YOUR OBJECTIVE: Would you transcribe the whole listing exactly, minus its pictures?

EXTRACTED DATA:
- - -
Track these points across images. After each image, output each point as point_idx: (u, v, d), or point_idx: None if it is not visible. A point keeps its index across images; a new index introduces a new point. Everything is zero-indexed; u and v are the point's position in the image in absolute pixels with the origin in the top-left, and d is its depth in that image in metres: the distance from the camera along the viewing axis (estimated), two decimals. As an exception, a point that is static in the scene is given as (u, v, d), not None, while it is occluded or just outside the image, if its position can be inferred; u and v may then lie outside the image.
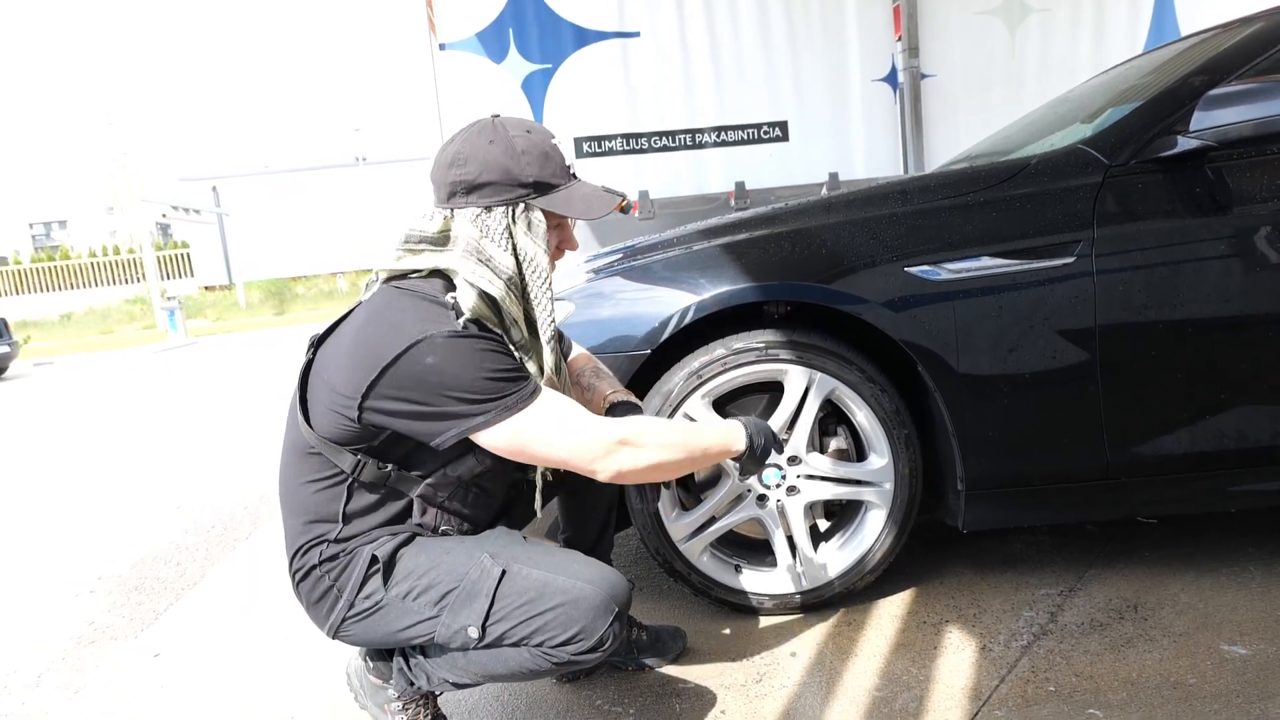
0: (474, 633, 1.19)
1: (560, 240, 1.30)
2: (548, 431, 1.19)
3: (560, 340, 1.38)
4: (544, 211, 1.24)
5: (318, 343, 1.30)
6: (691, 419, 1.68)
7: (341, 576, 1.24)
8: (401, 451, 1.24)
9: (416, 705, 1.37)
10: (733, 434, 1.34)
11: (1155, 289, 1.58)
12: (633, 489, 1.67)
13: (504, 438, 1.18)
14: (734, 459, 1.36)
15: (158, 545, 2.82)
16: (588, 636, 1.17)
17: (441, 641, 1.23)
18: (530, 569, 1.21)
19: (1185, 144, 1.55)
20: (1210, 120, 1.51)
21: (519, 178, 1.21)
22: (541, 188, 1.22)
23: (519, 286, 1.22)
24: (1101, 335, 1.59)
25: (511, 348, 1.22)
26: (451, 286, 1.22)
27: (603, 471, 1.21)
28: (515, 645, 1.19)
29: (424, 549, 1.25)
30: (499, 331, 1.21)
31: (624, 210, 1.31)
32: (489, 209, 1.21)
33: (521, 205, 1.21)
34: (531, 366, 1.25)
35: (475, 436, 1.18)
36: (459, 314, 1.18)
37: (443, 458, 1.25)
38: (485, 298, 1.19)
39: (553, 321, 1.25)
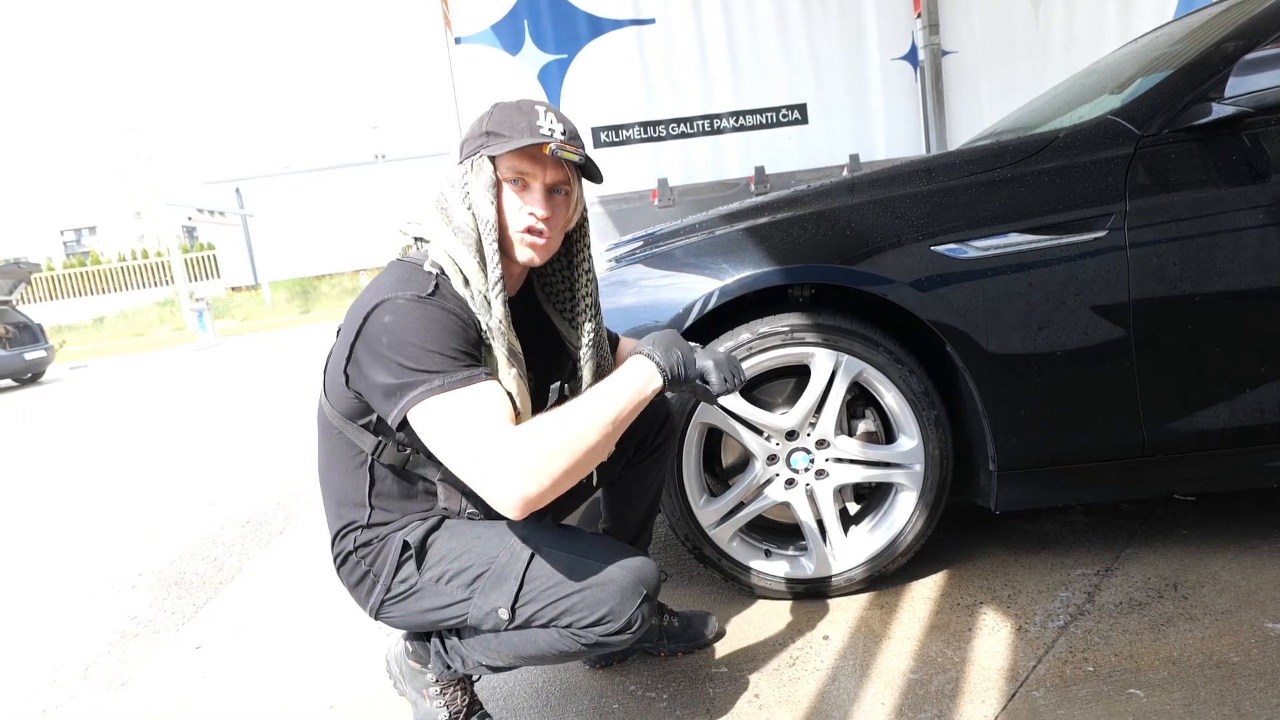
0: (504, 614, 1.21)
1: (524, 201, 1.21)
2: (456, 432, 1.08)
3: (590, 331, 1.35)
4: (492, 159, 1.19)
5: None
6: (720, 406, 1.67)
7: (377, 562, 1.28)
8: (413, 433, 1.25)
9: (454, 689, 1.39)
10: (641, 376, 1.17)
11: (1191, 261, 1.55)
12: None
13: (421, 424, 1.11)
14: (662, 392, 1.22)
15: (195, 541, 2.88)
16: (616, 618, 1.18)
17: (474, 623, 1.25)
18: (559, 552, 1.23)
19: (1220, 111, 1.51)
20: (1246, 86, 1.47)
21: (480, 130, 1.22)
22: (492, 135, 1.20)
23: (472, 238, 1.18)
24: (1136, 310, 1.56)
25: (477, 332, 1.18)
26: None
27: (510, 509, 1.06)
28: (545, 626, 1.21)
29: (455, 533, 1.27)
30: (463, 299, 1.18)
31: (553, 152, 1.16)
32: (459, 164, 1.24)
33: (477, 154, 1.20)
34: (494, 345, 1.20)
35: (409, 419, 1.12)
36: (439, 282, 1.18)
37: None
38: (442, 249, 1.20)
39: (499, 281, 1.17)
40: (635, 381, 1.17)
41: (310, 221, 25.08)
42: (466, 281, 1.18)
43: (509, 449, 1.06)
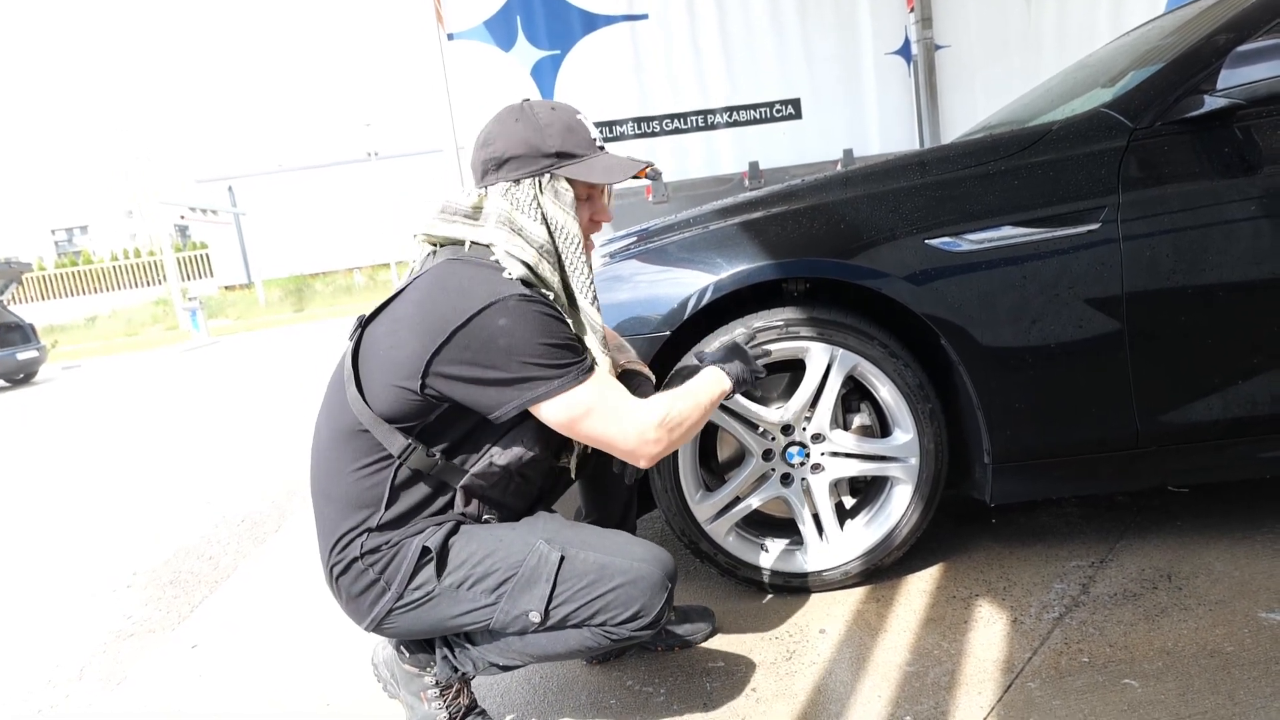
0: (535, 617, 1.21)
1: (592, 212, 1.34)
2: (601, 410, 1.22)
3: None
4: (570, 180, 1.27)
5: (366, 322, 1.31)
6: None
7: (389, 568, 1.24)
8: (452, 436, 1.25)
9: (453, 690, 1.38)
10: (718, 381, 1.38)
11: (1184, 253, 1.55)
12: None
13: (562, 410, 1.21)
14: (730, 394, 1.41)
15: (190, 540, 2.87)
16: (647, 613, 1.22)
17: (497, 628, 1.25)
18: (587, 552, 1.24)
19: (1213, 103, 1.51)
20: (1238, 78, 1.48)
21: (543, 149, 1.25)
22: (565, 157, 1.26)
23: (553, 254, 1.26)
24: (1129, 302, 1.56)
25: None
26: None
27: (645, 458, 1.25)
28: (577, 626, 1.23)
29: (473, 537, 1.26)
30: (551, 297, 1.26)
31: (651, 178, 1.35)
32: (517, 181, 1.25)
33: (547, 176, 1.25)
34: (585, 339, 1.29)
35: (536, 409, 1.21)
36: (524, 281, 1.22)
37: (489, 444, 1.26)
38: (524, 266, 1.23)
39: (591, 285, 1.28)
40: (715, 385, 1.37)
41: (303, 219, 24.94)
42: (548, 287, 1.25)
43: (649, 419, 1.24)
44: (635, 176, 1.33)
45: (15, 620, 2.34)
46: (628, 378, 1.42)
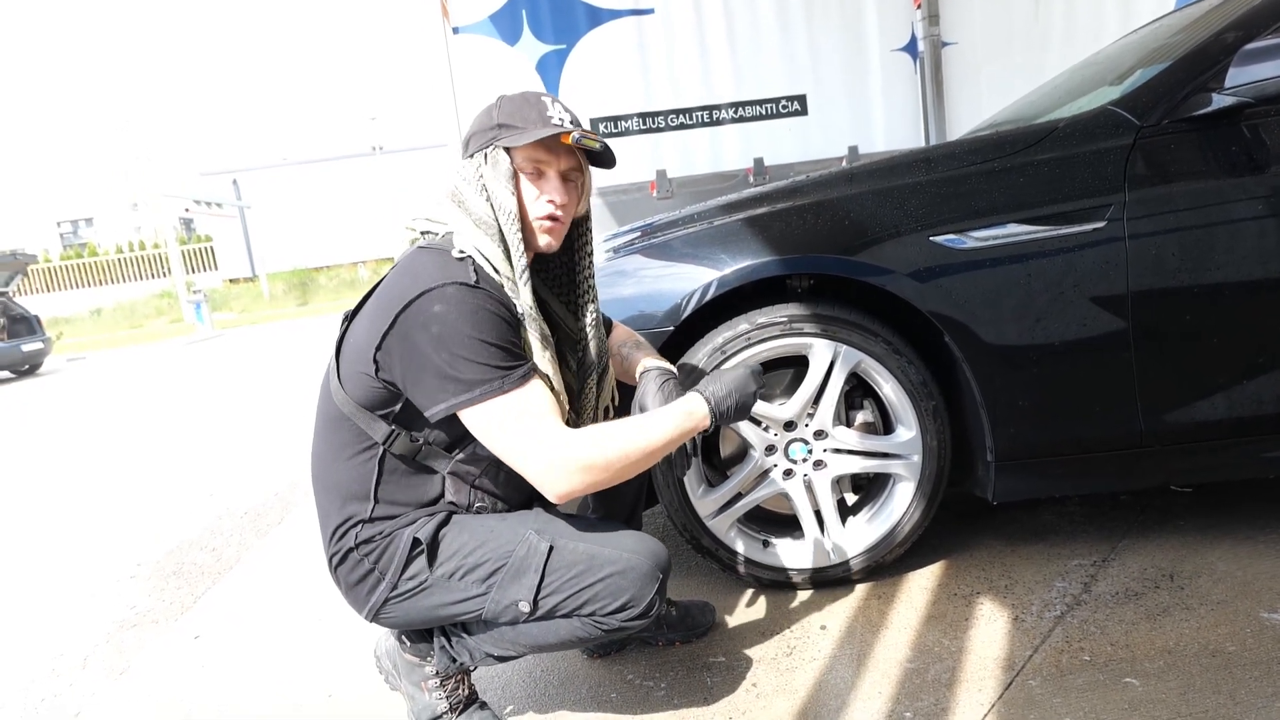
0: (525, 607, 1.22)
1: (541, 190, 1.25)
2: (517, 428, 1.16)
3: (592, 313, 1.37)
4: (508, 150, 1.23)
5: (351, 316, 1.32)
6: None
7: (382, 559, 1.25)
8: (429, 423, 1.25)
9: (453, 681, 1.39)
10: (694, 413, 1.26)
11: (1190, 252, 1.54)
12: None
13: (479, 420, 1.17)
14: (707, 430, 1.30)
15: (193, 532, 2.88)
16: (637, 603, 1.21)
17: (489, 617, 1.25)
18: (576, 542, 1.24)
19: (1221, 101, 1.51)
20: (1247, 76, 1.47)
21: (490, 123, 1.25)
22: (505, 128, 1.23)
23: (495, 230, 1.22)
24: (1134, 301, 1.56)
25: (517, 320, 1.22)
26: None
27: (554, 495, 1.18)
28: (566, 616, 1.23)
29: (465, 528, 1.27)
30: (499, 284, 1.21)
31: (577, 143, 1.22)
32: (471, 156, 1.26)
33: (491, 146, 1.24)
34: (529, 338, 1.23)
- - -
TASK OUTPUT:
Track these points across images. After each image, output each point as point_idx: (u, v, d), or point_idx: None if it is not visible. A point keeps its index across images; a new index introduces a new point. Everything is zero-indexed; u and v are the point's position in the image in absolute pixels with the origin in the top-left, and d is its depth in that image in metres: the distance from the camera along the viewing axis (estimated), two decimals. As an exception, a point that is static in the scene is given as (u, v, d), not None, while it is occluded or just outside the image, if its position can be inferred; u and v may then lie outside the image.
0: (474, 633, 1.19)
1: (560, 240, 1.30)
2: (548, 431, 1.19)
3: (560, 340, 1.38)
4: (544, 211, 1.24)
5: (318, 343, 1.30)
6: (691, 419, 1.68)
7: (341, 576, 1.24)
8: (401, 451, 1.24)
9: (416, 705, 1.37)
10: (733, 434, 1.34)
11: (1155, 289, 1.58)
12: (633, 489, 1.67)
13: (504, 438, 1.18)
14: (734, 459, 1.36)
15: (158, 545, 2.82)
16: (588, 636, 1.17)
17: (441, 641, 1.23)
18: (530, 569, 1.21)
19: (1185, 144, 1.55)
20: (1210, 120, 1.51)
21: (519, 178, 1.21)
22: (541, 188, 1.22)
23: (519, 286, 1.22)
24: (1101, 335, 1.59)
25: (511, 348, 1.22)
26: (451, 286, 1.22)
27: (603, 471, 1.21)
28: (515, 645, 1.19)
29: (424, 549, 1.25)
30: (499, 331, 1.21)
31: (624, 210, 1.31)
32: (489, 209, 1.21)
33: (521, 205, 1.21)
34: (531, 366, 1.25)
35: (475, 436, 1.18)
36: (459, 314, 1.18)
37: (443, 458, 1.25)
38: (485, 298, 1.19)
39: (553, 321, 1.25)
0: (504, 614, 1.21)
1: (524, 201, 1.21)
2: (456, 432, 1.08)
3: (590, 331, 1.35)
4: (492, 159, 1.19)
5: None
6: (720, 406, 1.67)
7: (377, 562, 1.28)
8: (413, 433, 1.25)
9: (454, 689, 1.39)
10: (641, 376, 1.17)
11: (1191, 261, 1.55)
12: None
13: (421, 424, 1.11)
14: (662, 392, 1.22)
15: (195, 541, 2.88)
16: (616, 618, 1.18)
17: (474, 623, 1.25)
18: (559, 552, 1.23)
19: (1220, 111, 1.51)
20: (1246, 86, 1.47)
21: (480, 130, 1.22)
22: (492, 135, 1.20)
23: (472, 238, 1.18)
24: (1136, 310, 1.56)
25: (477, 332, 1.18)
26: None
27: (510, 509, 1.06)
28: (545, 626, 1.21)
29: (455, 533, 1.27)
30: (463, 299, 1.18)
31: (553, 152, 1.16)
32: (459, 164, 1.24)
33: (477, 154, 1.20)
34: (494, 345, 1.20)
35: (409, 419, 1.12)
36: (439, 282, 1.18)
37: None
38: (442, 249, 1.20)
39: (499, 281, 1.17)
40: (635, 381, 1.17)
41: (310, 221, 25.08)
42: (466, 281, 1.18)
43: (509, 449, 1.06)
0: (535, 617, 1.21)
1: (592, 212, 1.34)
2: (601, 410, 1.22)
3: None
4: (570, 180, 1.27)
5: (366, 322, 1.31)
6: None
7: (389, 568, 1.24)
8: (452, 436, 1.25)
9: (453, 690, 1.38)
10: (718, 381, 1.38)
11: (1184, 253, 1.55)
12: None
13: (562, 410, 1.21)
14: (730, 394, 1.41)
15: (190, 540, 2.87)
16: (647, 613, 1.22)
17: (497, 628, 1.25)
18: (587, 552, 1.24)
19: (1213, 103, 1.51)
20: (1238, 78, 1.48)
21: (543, 149, 1.25)
22: (565, 157, 1.26)
23: (553, 254, 1.26)
24: (1129, 302, 1.56)
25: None
26: None
27: (645, 458, 1.25)
28: (577, 626, 1.23)
29: (473, 537, 1.26)
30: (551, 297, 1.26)
31: (651, 178, 1.35)
32: (517, 181, 1.25)
33: (547, 176, 1.25)
34: (585, 339, 1.29)
35: (536, 409, 1.21)
36: (524, 281, 1.22)
37: (489, 444, 1.26)
38: (524, 266, 1.23)
39: (591, 285, 1.28)
40: (715, 385, 1.37)
41: (303, 219, 24.94)
42: (548, 287, 1.25)
43: (649, 419, 1.24)
44: (635, 176, 1.33)
45: (15, 620, 2.34)
46: (628, 378, 1.42)
0: (525, 607, 1.22)
1: (541, 190, 1.25)
2: (517, 428, 1.16)
3: (592, 313, 1.37)
4: (508, 150, 1.23)
5: (351, 316, 1.32)
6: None
7: (382, 559, 1.25)
8: (429, 423, 1.25)
9: (453, 681, 1.39)
10: (694, 413, 1.26)
11: (1190, 252, 1.54)
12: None
13: (479, 420, 1.17)
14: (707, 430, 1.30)
15: (193, 532, 2.88)
16: (637, 603, 1.21)
17: (489, 617, 1.25)
18: (576, 542, 1.24)
19: (1221, 101, 1.51)
20: (1247, 76, 1.47)
21: (490, 123, 1.25)
22: (505, 128, 1.23)
23: (495, 230, 1.22)
24: (1134, 301, 1.56)
25: (517, 320, 1.22)
26: None
27: (554, 495, 1.18)
28: (566, 616, 1.23)
29: (465, 528, 1.27)
30: (499, 284, 1.21)
31: (577, 143, 1.22)
32: (471, 156, 1.26)
33: (491, 146, 1.24)
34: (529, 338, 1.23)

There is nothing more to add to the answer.